→ **EXTRACT TO READ**:
────────────────────────────────────────

I'm asking again so maybe now somebody knows how to do it.

marked as duplicate by Philᵀᴹ oracle May 28 at 15:59

This question has been asked before and already has an answer. If those answers do not fully address your question, please ask a new question.

  • Why cross-post? See responses in your other thread, which you cited and linked to. – EdStevens May 28 at 15:14
  • Maybe I didn't solve the problem and I'm not getting more answers @EdStevens – Adrián Jaramillo May 28 at 15:47

When it comes to recovering data, restoring the database is actually the last weapon in the Oracle DBA's arsenal.

Look into the "Flashback" suite of technologies; there are about six of them, all using slightly different methods to achieve slightly different things.

For example, to recover a dropped table, you might use "Flashback Table", which simply gets that one table back from the Recycle bin (unless some clever Bod uses "drop table .. purge" to obliterate it completely).

To recover data that's been deleted, you can use "Flashback Query" to query the table as it was in the past (but only as far as back as Guaranteed Undo will support).

The quickest way to recover the database to a point in time is "Flashback Database", which uses completely separate Flashback Logs to [very] rapidly roll the whole database back to a point in time (this time limited by the amount of Flashback logs in the FRA).

To do a full-blown recovery of the database to a point in time, you need the database to be in archivelog mode and you need to be backing up the database, controlfiles and archived redo logs. Assuming you've got all of that:

  set until time "to_date('20190528120000','YYYYMMDDHH24MISS')";
  restore database;
  recover database;
  alter database open resetlogs;

BTW, the most pointless activity you can do as an Oracle DBA is to omit the "set time" clause in the above. That will destroy the database, overwrite it with its [latest] backup and then roll forward the archived redo logs, thereby putting the database back into exactly the same state as when you started the operation!

────────────────────────────────────────

→ **YOUR ASSIGNMENT**: Please rewrite the Oracle recovery text starting at "I'm asking again" and ending at "a new question.", putting "post" in place of "question".

→ **Collected data entries**:
────────────────────────────────────────

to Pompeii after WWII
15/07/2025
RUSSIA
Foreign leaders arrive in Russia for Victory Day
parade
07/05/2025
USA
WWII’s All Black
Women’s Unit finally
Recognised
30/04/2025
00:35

────────────────────────────────────────

→ **EXPECTED ANSWER**:
I'm asking again so maybe now somebody knows how to do it.

marked as duplicate by Philᵀᴹ oracle May 28 at 15:59

This post has been asked before and already has an answer. If those answers do not fully address your post, please ask a new post.